After Q, the lab’s engineers truly understood that neutrons are not neutral parties, so now they try to preempt problems. Before Los Alamos installs new equipment, like its Trinitymachine, engineers perform a kind of cosmic stress-test, placing the electronics in a beam of neutrons—many more than cascade from the sky at any given time—and watching what happens. “We take parts and make them radioactive and make them crash,” explains Blanchard. They will also soon place neutron detectors inside the supercomputing center, to measure the strength of the storm. If you know how many neutrons you’re getting, and you know how they make computer parts behave, “you can predict the lifetime of your electronics,” says Suzanne Nowicki, a physicist in the lab’s space science and applications group.
Supercomputers are usually smart enough to know if something has gone wrong, to feel that flipped bit like you’d feel someone tugging on a single strand of hair. And when that happens, the system simply usually reports the error and rights itself. But sometimes, says Blanchard, the computer is more pessimistic. “I have an error. Too many bits flipped,” he mimics. “I can’t fix it, but I wanted you to know it happened.”

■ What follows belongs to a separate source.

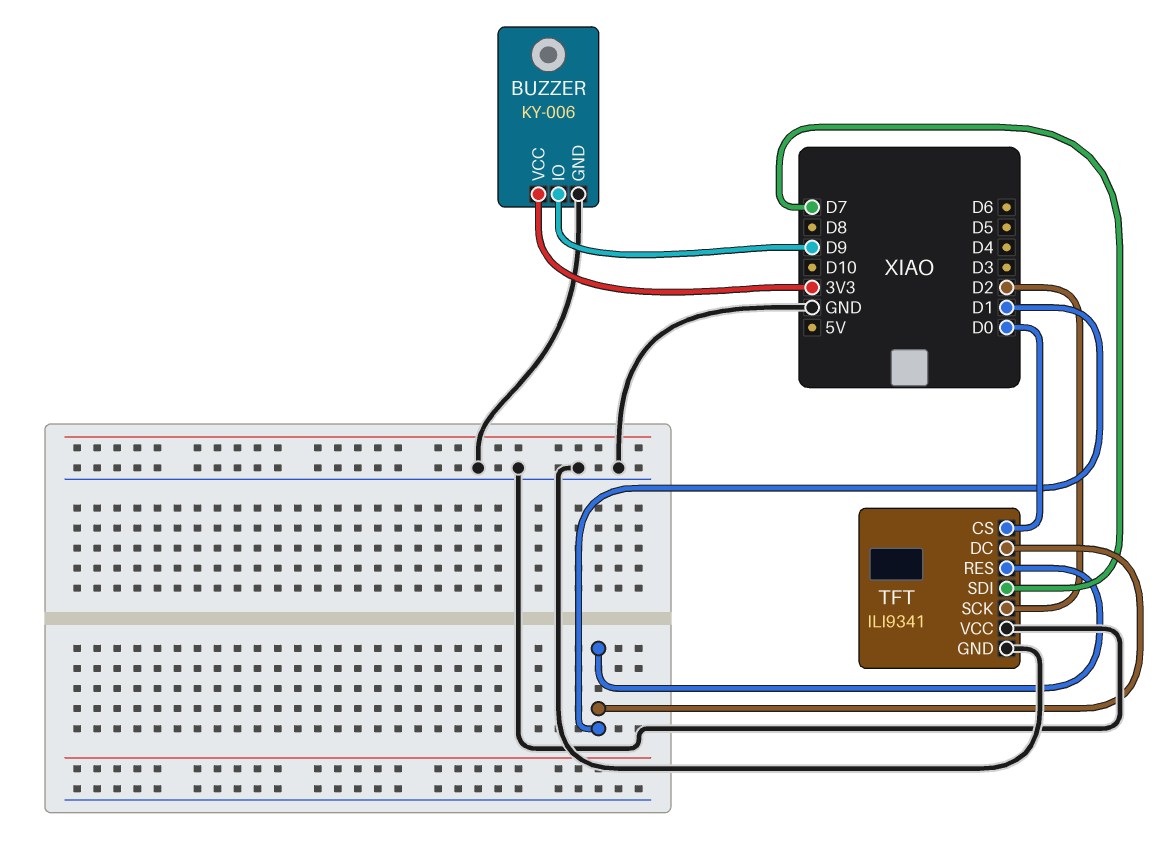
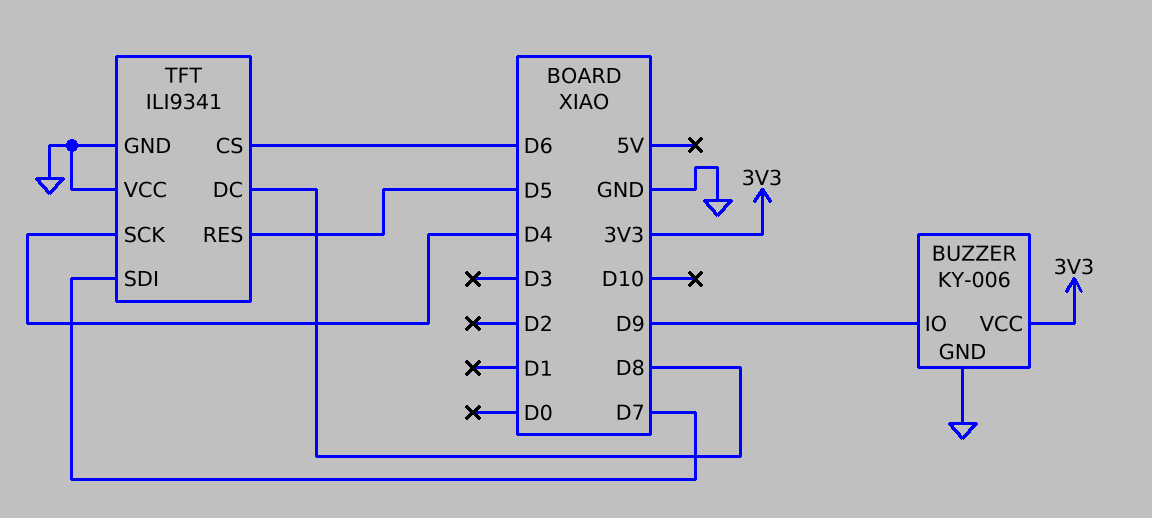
TFT pin CS: D0 -> D6
TFT pin DC: D1 -> D8
TFT pin RES: D1 -> D5
TFT pin SCK: D2 -> D4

When that occurs at Los Alamos, they crash the computers—intentionally. It’s like falling down on purpose when you’re skiing, because that will hurt less than whatever else is about to happen. But you don’t have to walk back to the top of the slope and start all over again: The engineers have created “checkpoints” throughout the quest to answers. It’s like the save-spots in video games: If you die, you don’t have to start all over. You start at the last spot you cached your achievements. Supercomputers can do the same kind of save.